My Name Is Seepeetza

Her name was Seepeetza when she was at home with her family. But now that she’s living at the Indian residential school her name is Martha Stone, and everything else about her life has changed as well. Told in the honest voice of a sixth grader, this is the story of a young Native girl forced to live in a world governed by strict nuns, arbitrary rules, and a policy against talking in her own dialect, even with her family. Seepeetza finds bright spots, but most of all she looks forward to summers and holidays at home. This autobiographical novel is written in the form of Seepeetza’s diary.

Shi-Shi-Etko

Shi-shi-etko, a Native American girl, spends the last four days before she goes to residential school learning valuable lessons from her mother, father, and grandmother, and creating precious memories of home.

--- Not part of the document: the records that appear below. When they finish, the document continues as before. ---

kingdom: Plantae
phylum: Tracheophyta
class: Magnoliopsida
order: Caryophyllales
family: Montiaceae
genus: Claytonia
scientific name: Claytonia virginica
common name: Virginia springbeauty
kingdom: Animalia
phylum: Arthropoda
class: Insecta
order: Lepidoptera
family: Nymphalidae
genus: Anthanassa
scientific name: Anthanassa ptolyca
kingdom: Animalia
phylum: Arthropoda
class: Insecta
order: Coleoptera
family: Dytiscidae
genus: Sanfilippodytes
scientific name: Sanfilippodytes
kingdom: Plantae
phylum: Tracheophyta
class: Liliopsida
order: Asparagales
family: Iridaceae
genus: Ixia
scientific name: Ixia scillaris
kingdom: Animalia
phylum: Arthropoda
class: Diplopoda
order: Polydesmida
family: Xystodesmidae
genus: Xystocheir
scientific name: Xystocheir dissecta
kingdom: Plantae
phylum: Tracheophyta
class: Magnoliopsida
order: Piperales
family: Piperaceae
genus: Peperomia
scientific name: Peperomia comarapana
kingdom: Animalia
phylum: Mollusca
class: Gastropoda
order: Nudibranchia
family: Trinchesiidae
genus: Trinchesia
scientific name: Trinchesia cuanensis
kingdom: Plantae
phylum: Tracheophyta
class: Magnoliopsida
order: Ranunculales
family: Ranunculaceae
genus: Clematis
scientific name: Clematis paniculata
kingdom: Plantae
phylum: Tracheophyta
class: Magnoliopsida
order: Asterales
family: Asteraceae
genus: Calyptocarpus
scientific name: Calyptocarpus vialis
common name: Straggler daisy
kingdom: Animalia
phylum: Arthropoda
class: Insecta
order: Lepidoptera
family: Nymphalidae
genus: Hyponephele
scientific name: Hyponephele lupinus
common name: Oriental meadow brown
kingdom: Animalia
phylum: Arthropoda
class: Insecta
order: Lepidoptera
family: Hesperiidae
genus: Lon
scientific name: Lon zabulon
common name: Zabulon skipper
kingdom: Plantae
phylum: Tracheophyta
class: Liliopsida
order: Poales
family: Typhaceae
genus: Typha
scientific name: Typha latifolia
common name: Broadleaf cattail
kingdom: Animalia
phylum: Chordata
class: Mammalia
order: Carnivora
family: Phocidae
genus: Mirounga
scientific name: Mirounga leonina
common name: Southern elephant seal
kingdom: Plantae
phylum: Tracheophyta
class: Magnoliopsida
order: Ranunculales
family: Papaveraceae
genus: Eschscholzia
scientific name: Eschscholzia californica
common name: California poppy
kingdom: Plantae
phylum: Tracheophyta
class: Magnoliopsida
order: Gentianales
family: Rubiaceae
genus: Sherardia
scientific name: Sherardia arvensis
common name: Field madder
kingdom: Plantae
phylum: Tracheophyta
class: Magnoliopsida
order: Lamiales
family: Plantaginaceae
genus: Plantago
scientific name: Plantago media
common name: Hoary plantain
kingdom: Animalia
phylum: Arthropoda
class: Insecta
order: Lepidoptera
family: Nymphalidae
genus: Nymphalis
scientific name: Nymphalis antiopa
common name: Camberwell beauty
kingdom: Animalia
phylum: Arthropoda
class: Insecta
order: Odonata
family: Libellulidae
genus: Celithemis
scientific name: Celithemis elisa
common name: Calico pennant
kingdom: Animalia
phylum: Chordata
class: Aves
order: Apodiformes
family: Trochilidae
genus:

Mush-Hole: Memories of a Residential School

When Maddie Harper was seven years old, she found herself in the Brantford School in Ontario with about 200 other little girls who called it “mush-hole” because mush was their daily fare. Here, Harper tells of her eight years at the school, the cultural degradation she was forced to endure, her escape at age 15, her alienation from her community, her descent into alcoholism and finally, her return to traditional ways and recovery.

The Song Within My Heart

Renowned Native painter Allen Sapp’s inspired and stunning artwork beautifully complements this sweet story of a boy preparing for his first powwow. The young boy’s Nokum — his beloved grandmother — guides him through the events of the day and helps him to understand what the singing and dancing are about. Award-winning author David Bouchard adds rhythmic and informative text based on remembrances from Allen Sapp’s own Cree childhood. A portion of the royalties for The Song Within My Heart will be donated to the Indian Federated College.

Black Star, Bright Dawn

In this redesigned edition of Scott O’Dell’s classic novel, a young Eskimo girl encounters frightening obstacles when she takes her father’s place in the Iditarod, the annual 1,172-mile dogsled race in Alaska.

People of the Noatak

During five long visits to Alaska’s remote northwest coast to sketch and paint, the late Claire Fejes became guest and friend to the Native inhabitants there, learning their ways and customs. A personal narrative in text, drawings, and paintings, People of the Notatak concerns the people of two villages–Noatak, the summer settlement of a nomadic tribe that lives mainly in the wilderness interior, and Point Hope, whose economy centers around the hunting of the great bowhead whale.

Claire captures the life of the Native Inupiat in Northwest Alaska, before outside influences changed their lives. In a few simple strokes, her drawings evoke the heart and life of the Inupiat. Thanks in part to her habit of journal-keeping, Claire was able to record what she had witnessed in her years of travel and painting up the Yukon River into the Arctic Refuge.

A native New Yorker, Claire received her art training at the Newark Art Museum and taught art until moving to Alaska. She wrote with rare insight and understanding about the intimate daily lives of mothers and fathers and their children, of husbands and wives and in-laws in the villages in which she lived, an aspect of Eskimo life rarely treated in books.

Originally published in 1966, People of the Noatak is an excellent portrayal of the Inupiat people before modern changes, a glimpse into the Inupiat world when traditional values and roots were strong.

The Sacred Harvest: Ojibway Wild Rice Gathering (We Are Still Here: Native Americans Today)

Glen Jackson, Jr., an eleven-year-old Ojibway Indian in northern Minnesota, goes with his father to harvest wild rice, the sacred food of his people.

Nanabosho and the Cranberries

Sometimes we can be fooled by what we want to see. That happens to a famished Nanabosho when he sees a bush of plump cranberries seemingly floating on the surface of the lake.

Tuk And The Whale

During the early 1600s, there was an active whaling industry in Canada. Whale oil was used to light the streets and buildings of European cities and to manufacture leather, wool, and soap. The baleen was used to make everything from carriage springs to corsets. Told from the point of view of a young Inuit boy named Tuk, this story imagines what might have happened if the people of Tuk’s Baffin Island winter camp had encountered European whalers, blown far from their usual whaling route. Both the hunters and the whalers prize the bowhead whale for different reasons. Together, they set out on a hunt, though they are all on new and uncertain ground. Scrupulously researched and vetted, this early chapter book inspires discussion about communication between two groups of people with entirely different world views, early whaling practices, and a productive partnership that also foreshadows serious problems to come. Simply and beautifully told, Tuk and the Whale includes a glossary, historical note, and recommendations for further reading.